As evident in Figure 2, the MPI version of EFDC+ is faster than the OMP version in all the cases analyzed. (Note: Both the MPI and OMP versions of EFDC+ offer significant run time improvements compared to running with a single core, which took about 3.2 hours to complete.) An additional trend is observed in that the OMP version improves (decreases) the run times with additional cores, but the improvements are relatively minor, especially when increasing beyond 16 cores. However with the MPI version, there is a noticeable ‘speedup’ when the number of cores is increased. This fact is better highlighted by comparing the improvements in run time with running on a single core, which is the expected performance of legacy versions of EFDC not developed by DSI.
For the same model runs shown in Figure 2, a similar plot is produced in Figure 3, except in each case the speedup is reported. The speedup S, is defined as
S=\frac{T_1}{T_{C}}
where T_1 is the model run time spent using a single core and T_C is the time spent in by a model run with a C number of cores.
The OMP version’s run time improvement is only about 2.5 times faster than a single core run and increases only slightly with the number of cores used, whereas the MPI version makes run times up to about 17 times faster, increasing substantially with the number of cores used (Figure 3). The run time improvements with MPI do not increase linearly with the number of cores due to increased communication synchronization between processes and Amdahl’s Law. For those uninitiated to the world of parallel computing, Amdahl’s Law says that for a large number of cores, C, the speedup does not scale with C but rather will asymptote to 1/w, where w is the fraction of computation not run in parallel (Amdahl, 2013). Overall, the MPI implementation offers a significant improvement in run time compared to the OMP versions of EFDC+.
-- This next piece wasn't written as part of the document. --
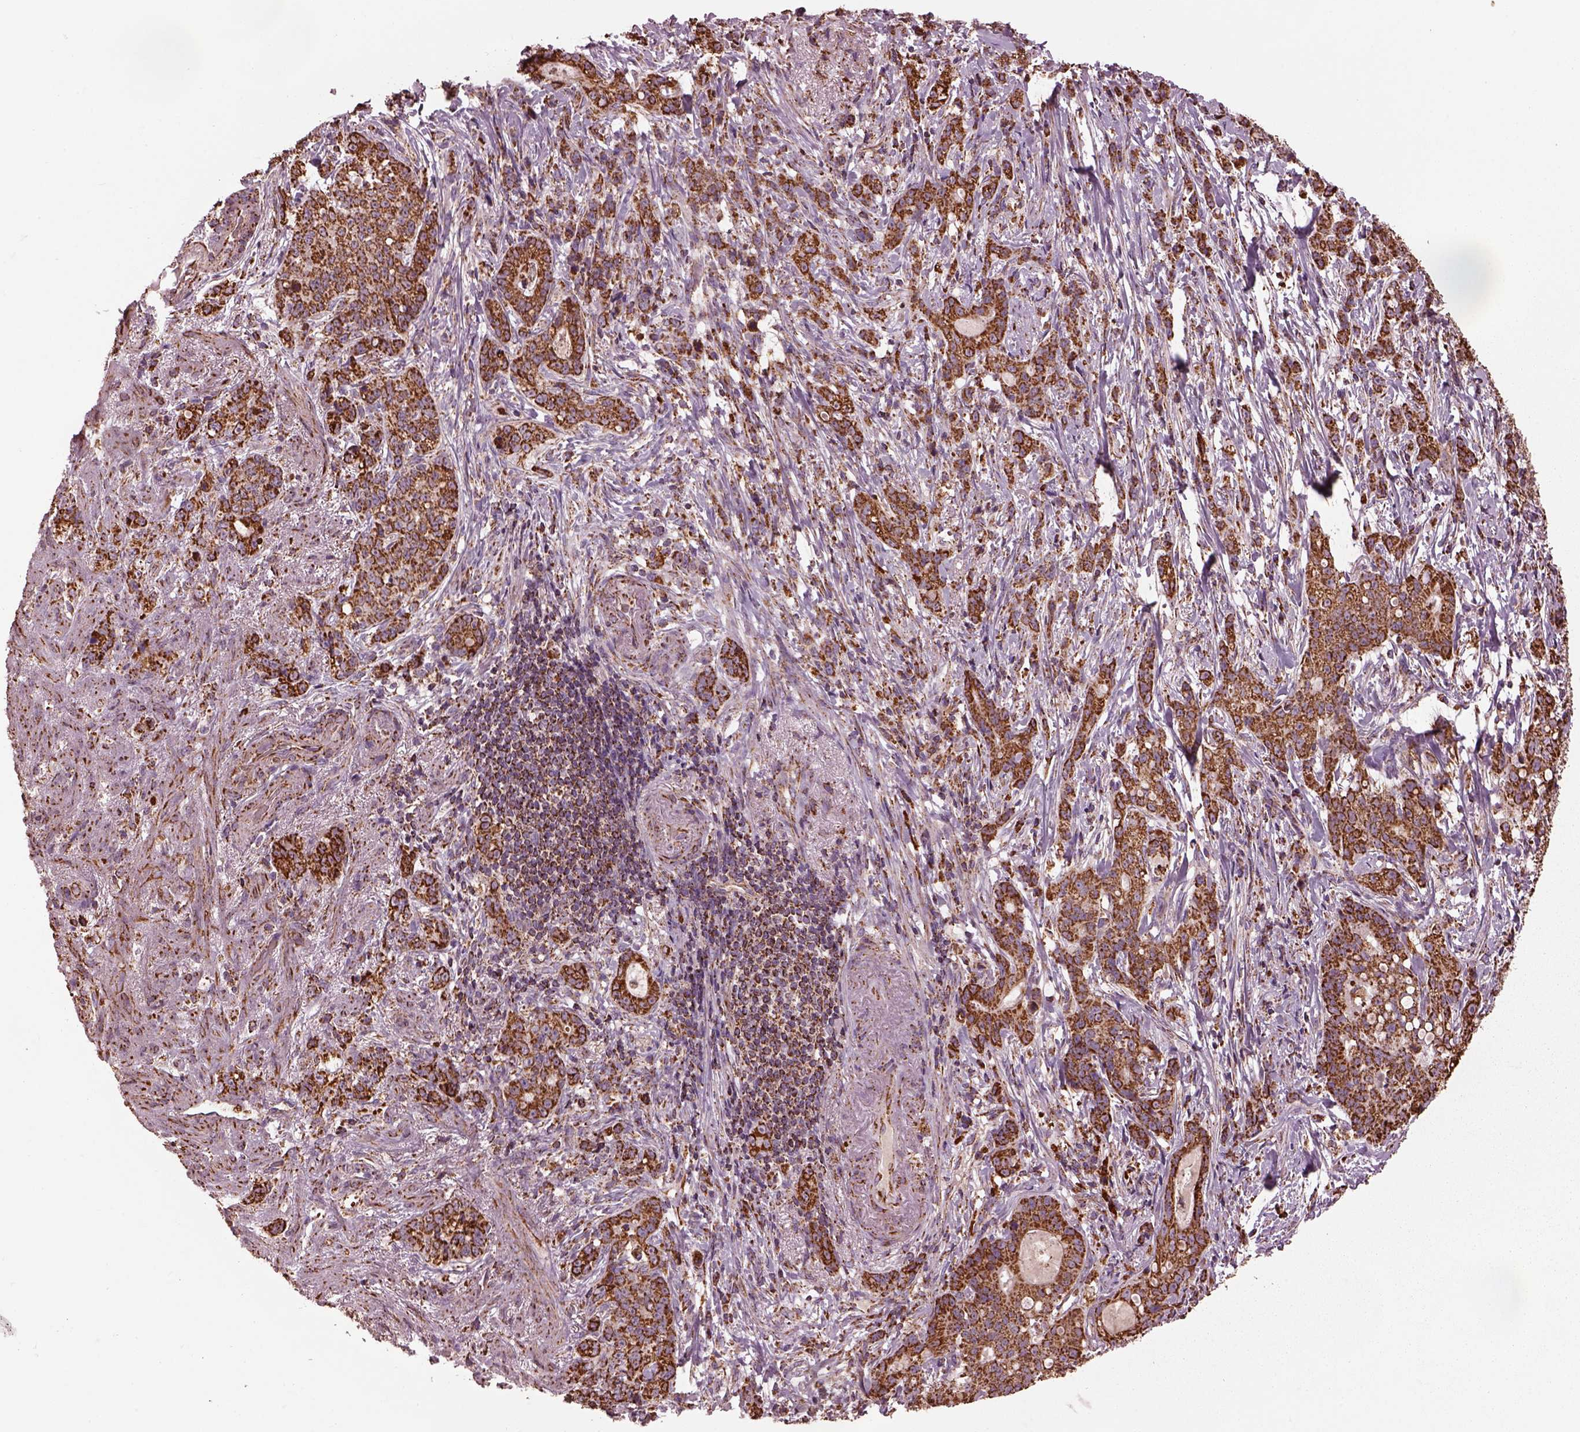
{"staining": {"intensity": "moderate", "quantity": "<25%", "location": "cytoplasmic/membranous"}, "tissue": "stomach cancer", "cell_type": "Tumor cells", "image_type": "cancer", "snomed": [{"axis": "morphology", "description": "Adenocarcinoma, NOS"}, {"axis": "topography", "description": "Stomach, lower"}], "caption": "Moderate cytoplasmic/membranous expression for a protein is identified in about <25% of tumor cells of stomach adenocarcinoma using immunohistochemistry (IHC).", "gene": "TMEM254", "patient": {"sex": "male", "age": 88}}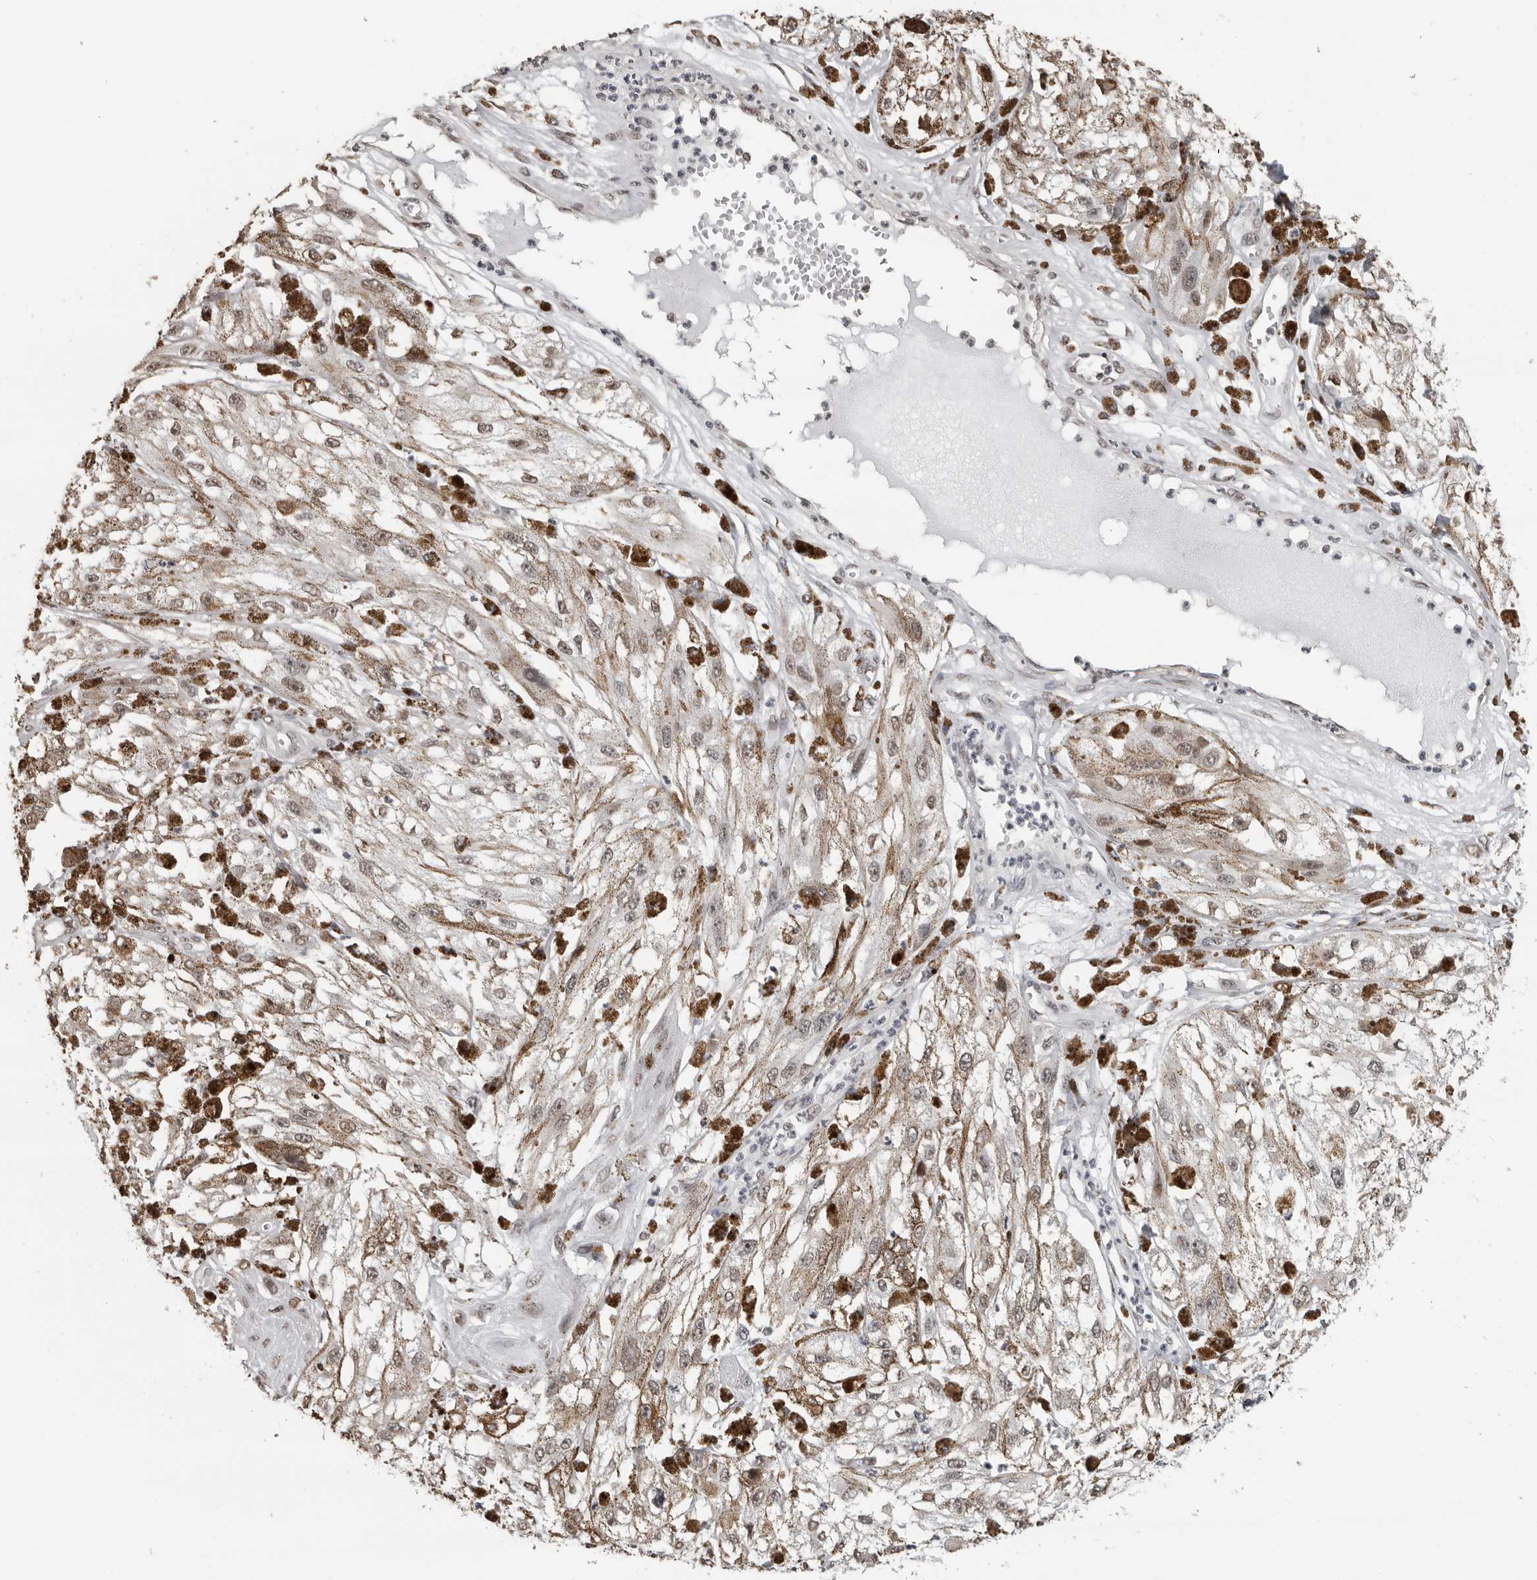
{"staining": {"intensity": "weak", "quantity": "25%-75%", "location": "nuclear"}, "tissue": "melanoma", "cell_type": "Tumor cells", "image_type": "cancer", "snomed": [{"axis": "morphology", "description": "Malignant melanoma, NOS"}, {"axis": "topography", "description": "Skin"}], "caption": "Immunohistochemical staining of human melanoma reveals weak nuclear protein expression in approximately 25%-75% of tumor cells.", "gene": "ORC1", "patient": {"sex": "male", "age": 88}}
Frequently, MPI implementations of this nature require user pre-processing to specify the sub-domain sizes. However, all the sub-domain specifications for runs shown here were automatically generated using the EFDC_Explorer. The only additional step required by a user is to specify the maximum number of sub-domains to generate prior to executing EFDC+. This is particularly useful for models such as the Chesapeake Bay, which contains a large number of grid cells and thus provides a good use case for the domain decomposition approach. However, there are limits to the parallelization efficacy of the domain decomposition approach due primarily to increased communication overhead and unavoidable serialization in parts of the code.
DSI will release a white paper in the coming few weeks to describe the architecture and process behind MPI development.